Attitudes, Values, and Insights: It can provide avenues for teens with disabilities to question, find, and determine their own attitudes, and the perspectives of people around them relating to gender and sexuality. This can help them examine their family’s values, establish their own values, upgrade their critical-thinking skills, increase self-esteem, and boost knowledge and understanding concerning relationships with family members, individuals of all genders, sexual partners, and society at large.

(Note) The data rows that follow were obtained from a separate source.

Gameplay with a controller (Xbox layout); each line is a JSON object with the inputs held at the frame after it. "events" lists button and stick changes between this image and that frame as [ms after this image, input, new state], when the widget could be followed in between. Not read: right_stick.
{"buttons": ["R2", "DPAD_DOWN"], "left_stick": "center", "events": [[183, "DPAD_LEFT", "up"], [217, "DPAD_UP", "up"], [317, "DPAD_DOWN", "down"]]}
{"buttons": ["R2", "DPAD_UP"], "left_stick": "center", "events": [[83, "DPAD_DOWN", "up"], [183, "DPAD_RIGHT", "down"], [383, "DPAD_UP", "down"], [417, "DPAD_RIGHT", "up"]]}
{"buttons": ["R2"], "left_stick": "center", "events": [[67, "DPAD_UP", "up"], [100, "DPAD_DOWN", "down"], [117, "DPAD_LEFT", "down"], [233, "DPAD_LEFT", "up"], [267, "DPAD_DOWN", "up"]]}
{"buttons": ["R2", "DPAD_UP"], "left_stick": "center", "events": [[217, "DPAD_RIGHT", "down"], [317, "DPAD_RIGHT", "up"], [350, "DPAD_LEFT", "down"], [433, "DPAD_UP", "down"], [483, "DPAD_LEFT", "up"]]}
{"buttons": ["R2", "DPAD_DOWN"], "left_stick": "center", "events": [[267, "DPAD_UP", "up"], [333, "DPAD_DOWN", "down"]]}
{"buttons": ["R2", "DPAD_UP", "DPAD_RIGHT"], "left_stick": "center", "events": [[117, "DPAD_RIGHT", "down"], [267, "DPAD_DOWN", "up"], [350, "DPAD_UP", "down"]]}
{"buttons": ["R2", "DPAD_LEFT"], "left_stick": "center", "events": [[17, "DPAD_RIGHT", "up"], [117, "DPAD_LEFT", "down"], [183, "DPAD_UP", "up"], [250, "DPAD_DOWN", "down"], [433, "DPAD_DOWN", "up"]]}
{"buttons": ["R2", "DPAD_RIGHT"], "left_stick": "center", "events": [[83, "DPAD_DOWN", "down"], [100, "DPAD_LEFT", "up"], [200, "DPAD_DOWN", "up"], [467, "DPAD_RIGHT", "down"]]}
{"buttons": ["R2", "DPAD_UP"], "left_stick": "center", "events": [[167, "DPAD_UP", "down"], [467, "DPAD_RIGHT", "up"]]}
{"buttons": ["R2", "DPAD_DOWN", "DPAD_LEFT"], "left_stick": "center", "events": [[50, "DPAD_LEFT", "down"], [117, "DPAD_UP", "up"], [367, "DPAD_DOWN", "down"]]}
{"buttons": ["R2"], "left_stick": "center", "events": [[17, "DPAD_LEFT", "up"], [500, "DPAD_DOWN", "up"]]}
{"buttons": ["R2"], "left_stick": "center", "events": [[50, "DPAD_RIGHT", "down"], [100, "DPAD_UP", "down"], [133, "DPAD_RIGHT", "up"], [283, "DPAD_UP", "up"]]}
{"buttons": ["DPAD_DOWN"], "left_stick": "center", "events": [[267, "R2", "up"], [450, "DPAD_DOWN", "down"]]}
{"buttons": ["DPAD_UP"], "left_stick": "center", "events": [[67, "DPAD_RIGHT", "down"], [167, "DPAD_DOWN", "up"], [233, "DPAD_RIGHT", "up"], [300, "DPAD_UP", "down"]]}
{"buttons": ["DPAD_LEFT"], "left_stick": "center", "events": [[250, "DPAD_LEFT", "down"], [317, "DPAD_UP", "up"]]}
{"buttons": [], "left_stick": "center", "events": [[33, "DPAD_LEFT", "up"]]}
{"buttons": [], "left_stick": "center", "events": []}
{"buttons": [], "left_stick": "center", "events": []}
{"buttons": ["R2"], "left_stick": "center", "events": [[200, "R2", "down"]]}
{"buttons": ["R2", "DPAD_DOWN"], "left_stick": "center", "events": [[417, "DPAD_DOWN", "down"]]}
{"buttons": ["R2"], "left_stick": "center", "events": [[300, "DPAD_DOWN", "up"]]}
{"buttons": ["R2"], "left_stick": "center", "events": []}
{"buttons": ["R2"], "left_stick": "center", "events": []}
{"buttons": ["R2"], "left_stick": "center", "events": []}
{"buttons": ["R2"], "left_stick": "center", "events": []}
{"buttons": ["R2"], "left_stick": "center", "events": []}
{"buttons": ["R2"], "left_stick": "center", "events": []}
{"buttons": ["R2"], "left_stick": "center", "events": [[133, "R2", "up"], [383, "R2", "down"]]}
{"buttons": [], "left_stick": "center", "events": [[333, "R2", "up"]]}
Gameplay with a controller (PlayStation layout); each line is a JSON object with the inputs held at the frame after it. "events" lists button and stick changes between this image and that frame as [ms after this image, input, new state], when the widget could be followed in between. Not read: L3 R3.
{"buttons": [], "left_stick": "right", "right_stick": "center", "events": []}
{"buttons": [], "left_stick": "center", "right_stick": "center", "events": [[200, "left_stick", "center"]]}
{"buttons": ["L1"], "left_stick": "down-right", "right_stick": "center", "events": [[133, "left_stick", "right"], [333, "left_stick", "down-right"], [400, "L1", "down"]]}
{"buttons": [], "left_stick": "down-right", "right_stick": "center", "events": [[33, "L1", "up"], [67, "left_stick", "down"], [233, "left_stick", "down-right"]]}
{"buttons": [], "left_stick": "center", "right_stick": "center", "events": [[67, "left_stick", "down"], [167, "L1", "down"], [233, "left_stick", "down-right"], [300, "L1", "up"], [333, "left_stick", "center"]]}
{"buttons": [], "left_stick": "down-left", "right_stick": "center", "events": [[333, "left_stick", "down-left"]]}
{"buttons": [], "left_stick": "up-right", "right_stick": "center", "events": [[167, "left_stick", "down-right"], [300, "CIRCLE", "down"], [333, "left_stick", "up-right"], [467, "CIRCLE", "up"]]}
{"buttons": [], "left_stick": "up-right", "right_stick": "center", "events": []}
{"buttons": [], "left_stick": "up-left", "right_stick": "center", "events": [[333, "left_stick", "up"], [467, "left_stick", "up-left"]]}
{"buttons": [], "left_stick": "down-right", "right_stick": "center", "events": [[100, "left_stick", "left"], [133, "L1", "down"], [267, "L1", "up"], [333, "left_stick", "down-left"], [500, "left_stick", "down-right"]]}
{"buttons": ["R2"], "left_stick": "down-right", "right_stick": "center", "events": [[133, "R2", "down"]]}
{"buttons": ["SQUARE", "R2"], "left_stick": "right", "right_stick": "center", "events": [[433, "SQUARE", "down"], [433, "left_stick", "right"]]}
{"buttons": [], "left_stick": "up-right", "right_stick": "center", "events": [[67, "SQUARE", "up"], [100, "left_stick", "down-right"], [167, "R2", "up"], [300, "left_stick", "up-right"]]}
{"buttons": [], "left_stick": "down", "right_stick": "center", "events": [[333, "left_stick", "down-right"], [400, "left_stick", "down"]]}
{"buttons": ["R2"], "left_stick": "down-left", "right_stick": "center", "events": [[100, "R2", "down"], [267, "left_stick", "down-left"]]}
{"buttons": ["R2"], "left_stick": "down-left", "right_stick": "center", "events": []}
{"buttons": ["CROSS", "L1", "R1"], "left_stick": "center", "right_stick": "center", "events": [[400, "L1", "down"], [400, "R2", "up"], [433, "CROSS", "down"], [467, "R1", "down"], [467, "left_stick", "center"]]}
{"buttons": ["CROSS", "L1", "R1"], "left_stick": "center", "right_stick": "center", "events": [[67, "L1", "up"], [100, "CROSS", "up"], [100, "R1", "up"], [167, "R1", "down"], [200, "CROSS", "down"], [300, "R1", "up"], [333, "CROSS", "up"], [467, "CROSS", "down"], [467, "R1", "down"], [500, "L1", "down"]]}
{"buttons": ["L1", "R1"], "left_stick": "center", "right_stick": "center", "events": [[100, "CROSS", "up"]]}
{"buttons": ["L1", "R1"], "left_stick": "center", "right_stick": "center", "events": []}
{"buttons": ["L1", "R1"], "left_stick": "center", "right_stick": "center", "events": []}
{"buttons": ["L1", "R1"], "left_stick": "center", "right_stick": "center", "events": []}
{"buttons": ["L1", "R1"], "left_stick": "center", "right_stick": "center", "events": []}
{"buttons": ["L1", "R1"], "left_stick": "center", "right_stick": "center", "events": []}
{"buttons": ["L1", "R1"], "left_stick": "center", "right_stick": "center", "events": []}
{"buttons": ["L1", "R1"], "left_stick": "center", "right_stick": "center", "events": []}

Relationships and Interpersonal Skills: It can help in the development of interpersonal skills, including communication, decision-making, assertiveness, and peer refusal skills, as well as the ability to form reciprocal and fulfilling bonds. This can prepare young people to develop the capacity for cooperative, mutually gratifying, warm and loving sexual relationships. This will also help them to avoid exploitative or manipulative relationships.
Responsibility: Sex education can also address the question of how to combat and/or report unwanted sexual overtures, as well as the use of contraception and other sexual health measures.